## ABOUT THIS TASK
Return the lines below that contain "applicants".

──────── PROVIDED MATERIAL ────────

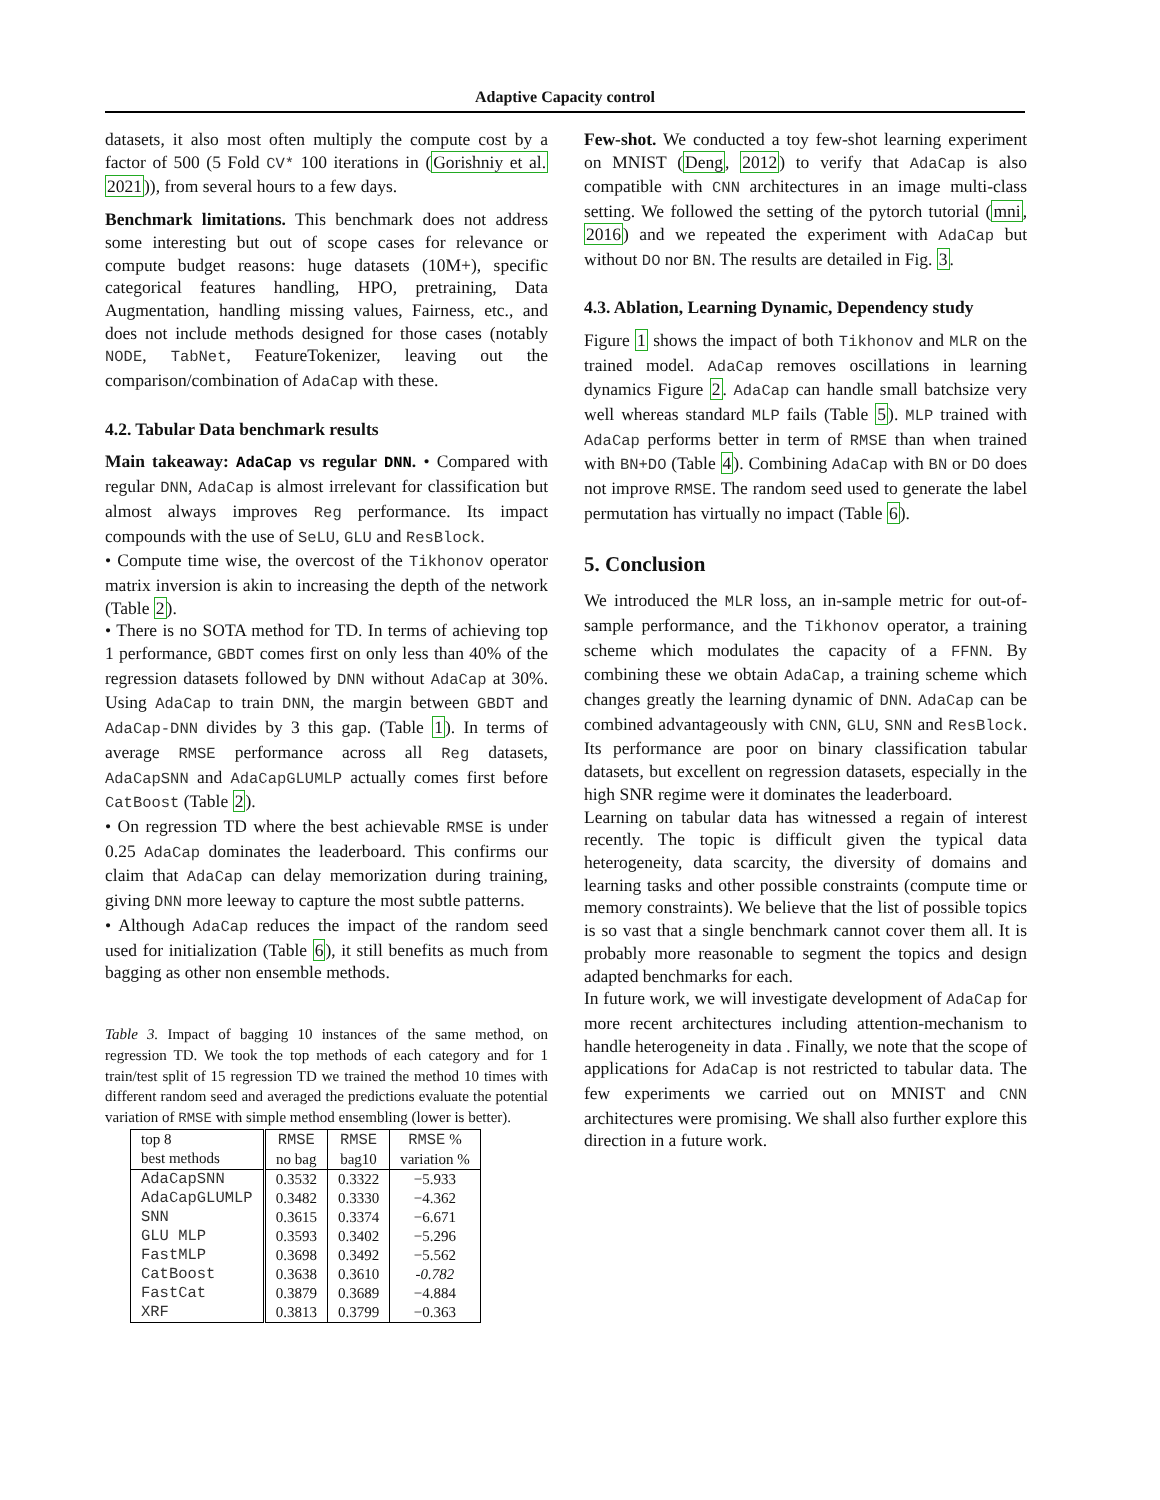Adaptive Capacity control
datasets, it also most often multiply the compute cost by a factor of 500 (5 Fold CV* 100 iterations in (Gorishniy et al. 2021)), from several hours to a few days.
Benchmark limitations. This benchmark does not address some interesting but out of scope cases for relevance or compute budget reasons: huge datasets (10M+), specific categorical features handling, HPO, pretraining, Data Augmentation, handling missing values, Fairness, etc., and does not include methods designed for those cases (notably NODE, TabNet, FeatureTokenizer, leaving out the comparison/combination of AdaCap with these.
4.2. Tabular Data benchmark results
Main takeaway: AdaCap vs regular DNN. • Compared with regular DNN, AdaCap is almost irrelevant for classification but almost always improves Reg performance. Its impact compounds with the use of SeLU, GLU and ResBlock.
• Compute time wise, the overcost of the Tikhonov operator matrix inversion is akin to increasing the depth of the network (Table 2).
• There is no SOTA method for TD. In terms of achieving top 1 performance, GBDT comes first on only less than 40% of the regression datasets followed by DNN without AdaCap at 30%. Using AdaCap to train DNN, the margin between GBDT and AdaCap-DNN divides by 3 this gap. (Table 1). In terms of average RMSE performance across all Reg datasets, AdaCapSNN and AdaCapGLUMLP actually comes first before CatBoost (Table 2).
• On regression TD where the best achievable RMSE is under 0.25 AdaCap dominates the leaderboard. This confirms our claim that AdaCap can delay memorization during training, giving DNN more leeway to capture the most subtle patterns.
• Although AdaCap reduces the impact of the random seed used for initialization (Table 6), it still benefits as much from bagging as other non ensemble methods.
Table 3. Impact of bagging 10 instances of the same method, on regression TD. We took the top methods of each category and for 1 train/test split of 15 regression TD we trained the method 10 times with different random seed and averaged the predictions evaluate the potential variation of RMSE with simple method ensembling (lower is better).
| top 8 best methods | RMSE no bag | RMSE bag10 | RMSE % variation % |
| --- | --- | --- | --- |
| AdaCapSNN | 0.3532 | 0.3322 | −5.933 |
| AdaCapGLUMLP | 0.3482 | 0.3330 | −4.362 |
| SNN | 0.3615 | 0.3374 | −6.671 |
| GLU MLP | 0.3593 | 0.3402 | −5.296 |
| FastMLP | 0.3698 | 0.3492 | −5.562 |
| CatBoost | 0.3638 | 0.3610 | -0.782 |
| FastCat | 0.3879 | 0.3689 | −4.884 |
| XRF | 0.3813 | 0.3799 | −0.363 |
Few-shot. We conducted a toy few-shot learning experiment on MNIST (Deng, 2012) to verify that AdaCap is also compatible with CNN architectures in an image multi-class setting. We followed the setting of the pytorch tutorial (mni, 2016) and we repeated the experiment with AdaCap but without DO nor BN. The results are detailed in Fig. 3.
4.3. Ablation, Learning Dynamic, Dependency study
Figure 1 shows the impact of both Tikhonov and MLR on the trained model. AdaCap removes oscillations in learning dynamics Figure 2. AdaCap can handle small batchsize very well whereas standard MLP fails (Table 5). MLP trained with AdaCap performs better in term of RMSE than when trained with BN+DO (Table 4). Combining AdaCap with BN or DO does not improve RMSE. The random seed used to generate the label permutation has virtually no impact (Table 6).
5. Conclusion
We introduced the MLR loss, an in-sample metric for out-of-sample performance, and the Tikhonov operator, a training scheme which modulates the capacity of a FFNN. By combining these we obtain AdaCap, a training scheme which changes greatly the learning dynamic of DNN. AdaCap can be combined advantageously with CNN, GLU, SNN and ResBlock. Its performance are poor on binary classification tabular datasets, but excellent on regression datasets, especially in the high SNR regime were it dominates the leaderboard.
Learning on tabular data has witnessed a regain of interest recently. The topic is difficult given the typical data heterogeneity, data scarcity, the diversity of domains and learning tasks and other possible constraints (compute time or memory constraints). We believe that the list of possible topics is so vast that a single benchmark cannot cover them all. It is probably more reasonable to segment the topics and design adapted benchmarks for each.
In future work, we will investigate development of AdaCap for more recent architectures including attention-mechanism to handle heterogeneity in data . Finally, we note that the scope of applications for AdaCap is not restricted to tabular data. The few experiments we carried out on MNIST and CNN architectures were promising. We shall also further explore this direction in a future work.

────────
──────── PROVIDED MATERIAL ────────

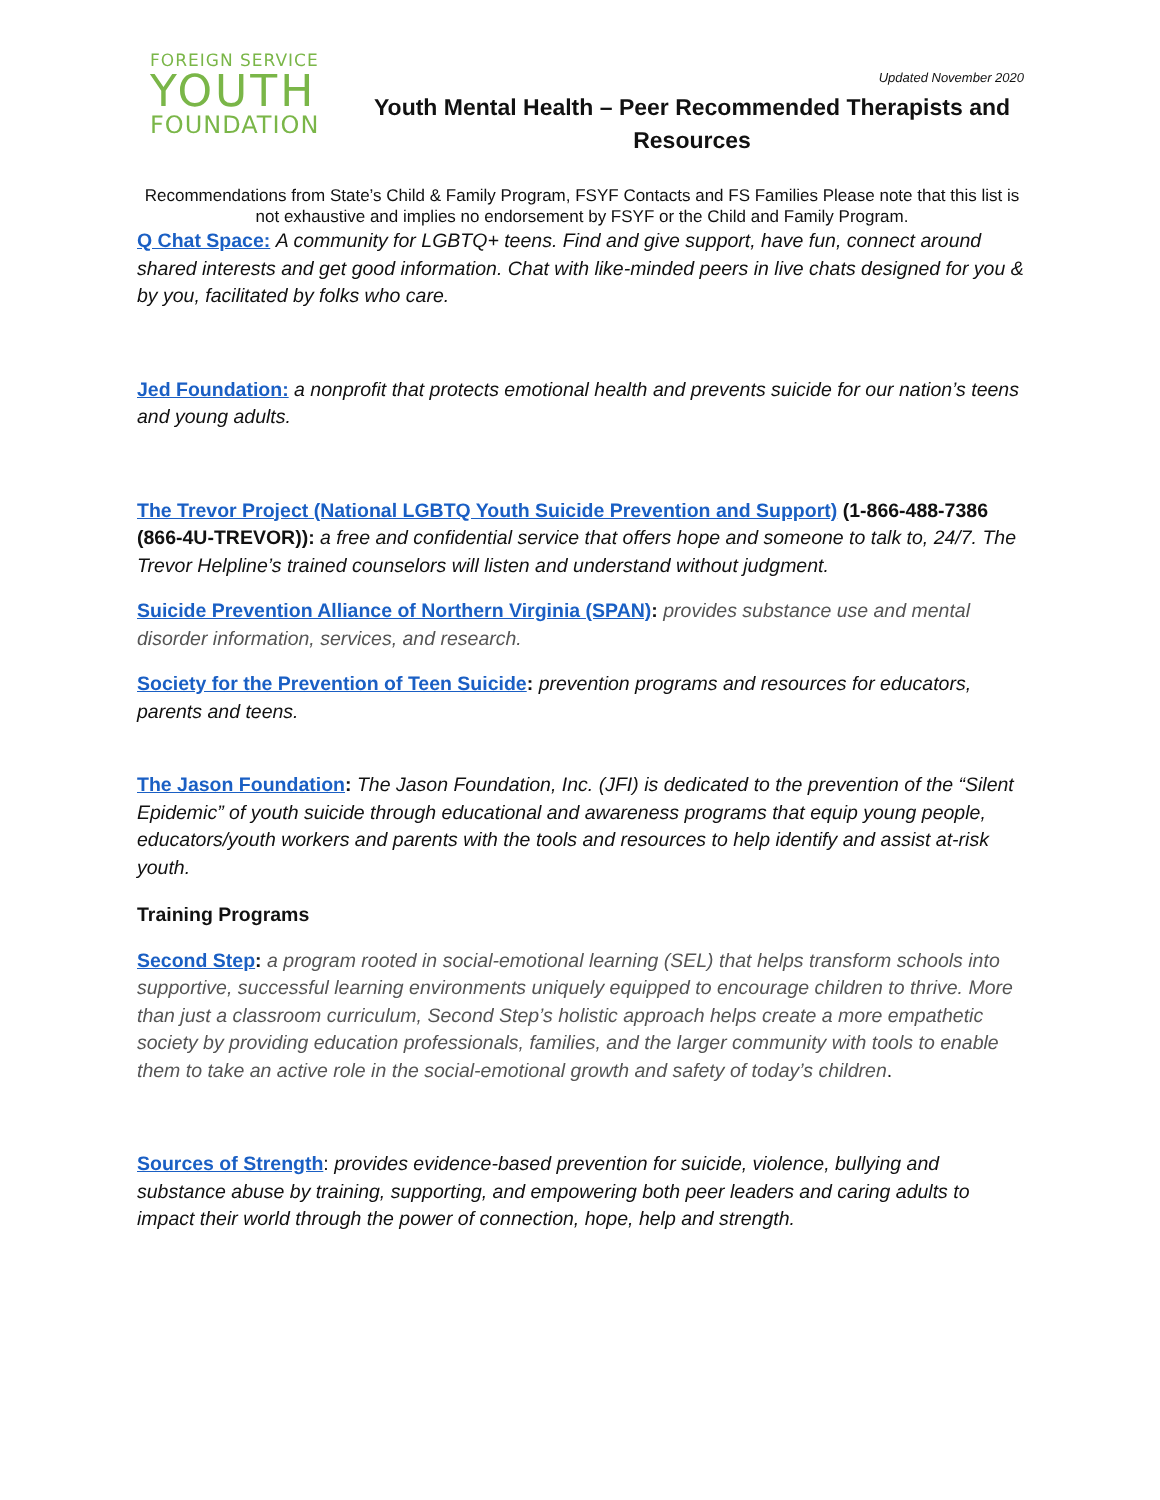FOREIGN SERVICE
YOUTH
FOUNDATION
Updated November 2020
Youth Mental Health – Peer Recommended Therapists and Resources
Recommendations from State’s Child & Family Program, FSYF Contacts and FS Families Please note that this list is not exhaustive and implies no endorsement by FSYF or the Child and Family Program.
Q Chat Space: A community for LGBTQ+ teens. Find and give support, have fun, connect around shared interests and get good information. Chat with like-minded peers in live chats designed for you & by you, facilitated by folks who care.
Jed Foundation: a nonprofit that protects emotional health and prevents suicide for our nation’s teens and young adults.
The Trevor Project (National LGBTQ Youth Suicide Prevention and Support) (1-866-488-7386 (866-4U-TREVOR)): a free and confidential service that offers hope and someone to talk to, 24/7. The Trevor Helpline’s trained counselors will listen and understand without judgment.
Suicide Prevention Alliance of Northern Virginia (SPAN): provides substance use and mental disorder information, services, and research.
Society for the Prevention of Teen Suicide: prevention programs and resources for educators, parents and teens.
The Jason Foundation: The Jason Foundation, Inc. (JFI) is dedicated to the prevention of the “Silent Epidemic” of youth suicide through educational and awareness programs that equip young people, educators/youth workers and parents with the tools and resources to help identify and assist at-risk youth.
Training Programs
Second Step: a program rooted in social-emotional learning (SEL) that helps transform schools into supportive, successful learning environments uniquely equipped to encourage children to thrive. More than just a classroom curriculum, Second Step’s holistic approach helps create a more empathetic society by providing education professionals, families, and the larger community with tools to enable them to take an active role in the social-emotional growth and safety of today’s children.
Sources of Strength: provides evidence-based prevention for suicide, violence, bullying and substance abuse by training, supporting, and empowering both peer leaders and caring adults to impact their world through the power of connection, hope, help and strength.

────────
──────── PROVIDED MATERIAL ────────

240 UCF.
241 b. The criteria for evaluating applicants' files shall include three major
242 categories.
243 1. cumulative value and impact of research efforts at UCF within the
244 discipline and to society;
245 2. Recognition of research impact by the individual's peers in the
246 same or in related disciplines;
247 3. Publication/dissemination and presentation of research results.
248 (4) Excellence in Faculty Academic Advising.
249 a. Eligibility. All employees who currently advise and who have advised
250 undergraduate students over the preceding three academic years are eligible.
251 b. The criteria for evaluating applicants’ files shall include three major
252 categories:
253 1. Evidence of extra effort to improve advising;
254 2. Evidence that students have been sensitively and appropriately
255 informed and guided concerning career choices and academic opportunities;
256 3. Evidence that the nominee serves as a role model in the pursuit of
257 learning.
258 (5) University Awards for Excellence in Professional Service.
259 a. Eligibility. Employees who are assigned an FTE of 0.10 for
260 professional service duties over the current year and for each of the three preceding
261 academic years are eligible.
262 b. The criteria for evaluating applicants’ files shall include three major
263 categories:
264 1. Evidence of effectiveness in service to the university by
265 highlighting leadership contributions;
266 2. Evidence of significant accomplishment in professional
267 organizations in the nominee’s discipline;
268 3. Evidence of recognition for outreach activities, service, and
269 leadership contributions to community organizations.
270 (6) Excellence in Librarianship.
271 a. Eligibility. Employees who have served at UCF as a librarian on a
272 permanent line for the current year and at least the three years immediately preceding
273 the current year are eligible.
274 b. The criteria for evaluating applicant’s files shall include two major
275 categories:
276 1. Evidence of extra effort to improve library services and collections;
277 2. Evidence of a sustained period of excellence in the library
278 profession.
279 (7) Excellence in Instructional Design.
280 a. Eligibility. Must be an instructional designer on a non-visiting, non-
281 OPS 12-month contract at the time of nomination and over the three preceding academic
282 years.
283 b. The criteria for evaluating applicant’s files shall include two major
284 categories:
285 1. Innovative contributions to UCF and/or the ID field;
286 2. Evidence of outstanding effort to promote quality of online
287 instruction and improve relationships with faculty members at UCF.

────────

## WRITTEN SOLUTION
241 b. The criteria for evaluating applicants' files shall include three major
251 b. The criteria for evaluating applicants’ files shall include three major
262 b. The criteria for evaluating applicants’ files shall include three major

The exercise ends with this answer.